HL: At Intermountain, you had all the parts of the machine necessary to deliver integrated care: providers, payers, risk, data. You don't necessarily have all those same parts at SSM Health. So how do you make integrated care work here?
Kaiser: SSM Health is also an integrated delivery system pursuing the delivery of high-quality accessible services at an affordable cost. For example, in Wisconsin, we have Dean Health Plan, the SSM Dean Medical Group, several hospitals, outpatient and post-acute services, and a pharmacy benefit management company. All the ingredients are there, and we are continuing to build on those resources in our other markets as well. We've also added a Chief Clinical Officer to SSM Health to accelerate our work in care management across the enterprise, and this is work that will continue to grow over time.
HL: We feel a growing vein of frustration for health system executives over their IT expenditures and the value they get from them. Do you think that in the next few years we will finally see technology that can truly shift the paradigm of better care/lower cost?

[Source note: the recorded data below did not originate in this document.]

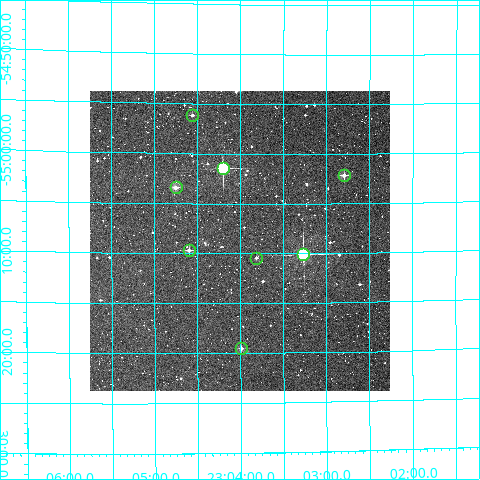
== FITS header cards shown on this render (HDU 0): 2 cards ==
NAXIS1  =                  300
NAXIS2  =                  300

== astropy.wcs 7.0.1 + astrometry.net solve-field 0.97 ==
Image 300 x 300 px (HDU 0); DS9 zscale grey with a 90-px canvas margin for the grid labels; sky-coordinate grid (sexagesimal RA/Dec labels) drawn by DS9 from the SOLVED WCS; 8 Tycho-2 reference stars matched to detected sources circled (green)
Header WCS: RA---TAN/DEC--TAN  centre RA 23:04:00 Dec -55:09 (346.00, -55.14 deg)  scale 6 arcsec/px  FOV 30.0' x 30.0'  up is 0 deg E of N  parity normal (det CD < 0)
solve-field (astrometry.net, Tycho-2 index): VERIFIED the header's WCS against the Tycho-2 star catalogue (verified at 2 index scales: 8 matches each, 0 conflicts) and refined it, rather than solving blind
Solved WCS: RA---TAN-SIP/DEC--TAN-SIP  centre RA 23:04:00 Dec -55:09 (346.00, -55.14 deg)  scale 5.98 arcsec/px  FOV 29.9' x 30.1'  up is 0 deg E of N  parity normal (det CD < 0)
The solver's refit moves the header's centre by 0.63 arcsec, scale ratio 0.9973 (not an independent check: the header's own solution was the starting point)
Tycho-2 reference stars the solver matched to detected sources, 8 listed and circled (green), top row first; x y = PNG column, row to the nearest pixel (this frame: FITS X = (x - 90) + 1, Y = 300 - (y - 91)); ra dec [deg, ICRS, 3 dp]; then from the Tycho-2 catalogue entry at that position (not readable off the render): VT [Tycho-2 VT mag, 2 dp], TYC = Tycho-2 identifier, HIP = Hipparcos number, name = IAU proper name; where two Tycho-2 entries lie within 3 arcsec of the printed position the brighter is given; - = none
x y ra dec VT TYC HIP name
192 115 346.139 -54.936 11.93 8824-1277-1 - -
223 168 346.050 -55.025 8.33 8827-482-1 113921 -
344 175 345.698 -55.036 10.79 8827-434-1 - -
176 187 346.187 -55.057 10.55 8827-480-1 - -
189 250 346.149 -55.161 11.29 8827-726-1 - -
303 254 345.817 -55.169 7.70 8827-654-1 113842 -
256 258 345.952 -55.174 11.85 8827-770-1 - -
241 348 345.997 -55.325 11.60 8827-608-1 - -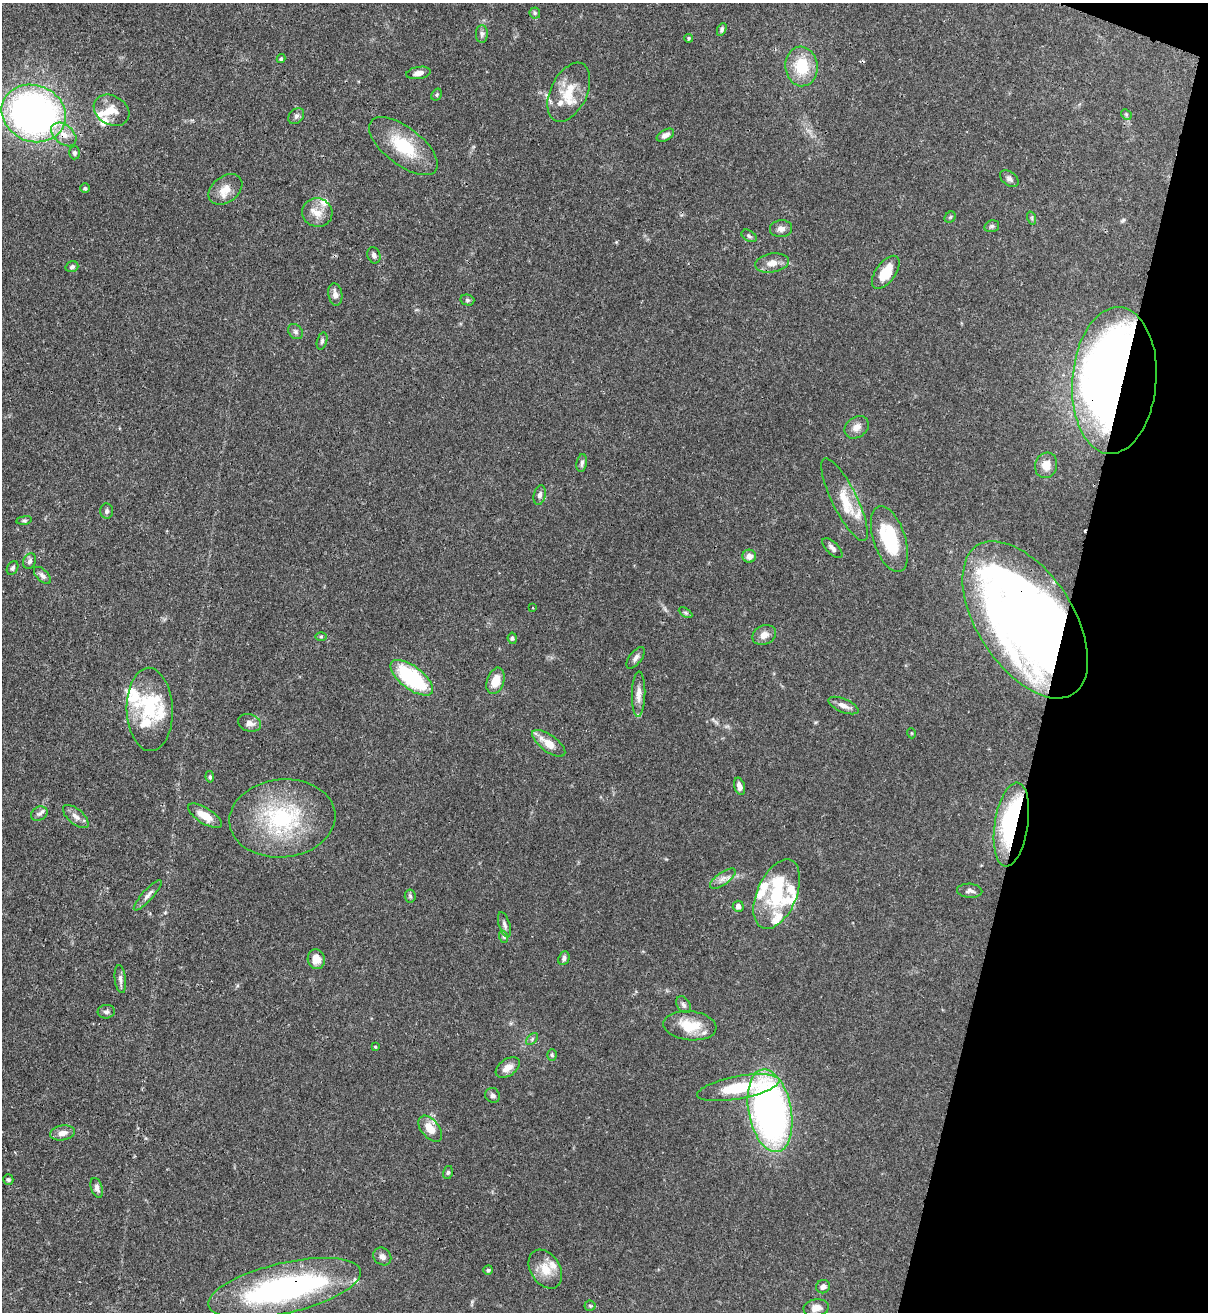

In what particular areas are you most hopeful that will happen?
Kaiser: There's no doubt in my mind that EHR systems have helped us improve patient care. When providers have access to complete and accurate information, they can provide better diagnoses and treatment plans, while also helping prevent medical errors. For example, EHRs keep a record of each patient's medications and allergies, and automatically check for problems when a new medication is prescribed. EHRs have also improved revenue cycle by enhancing our documentation and coding of claims, which of course leads to improved charge capture and reimbursement.
Over the next several years, I expect EHRs to play a fundamental role in population health management. They will be used more and more in developing risk segmentation and standardized care management plans that offer the potential to further enhance outcomes and reduce costs, particularly for high-risk patient groups.
HL: How will SSM Health embrace a new relationship with the patient/consumer? How do you move the dialogue into areas that patients really care about, such as access and transparency?
Kaiser: Access and transparency are both very important to consumers. We must learn to meet people where they are and ensure our communities have affordable and convenient access to the right care, whenever and wherever they need it. That's one of the reasons SSM Health is working to further strengthen our ambulatory platform, expanding virtual care, senior care, postacute, and behavioral health services. This will enable us to provide access to the best care possible—at all stages of life.
At the same time, we have invested in technology and systems that make it easier to access our services, including online appointment scheduling, same-day appointments, and virtual visits with both primary care providers and specialists. Last year, SSM Health also launched a price transparency program that provides patients with their estimated out-of-pocket costs. At the same time, we began publishing physician ratings and comments from patient surveys on our website. These are just a couple of the ways we are trying to assist patients in making more informed decisions for themselves and their families.
Ultimately, we must work with our patients and communities to find out what they actually want and need from us—instead of telling them. This requires research and a lot of listening. We don't always get the answers we expect, and we have to be open to that.
Jim Molpus is an editor for HealthLeaders.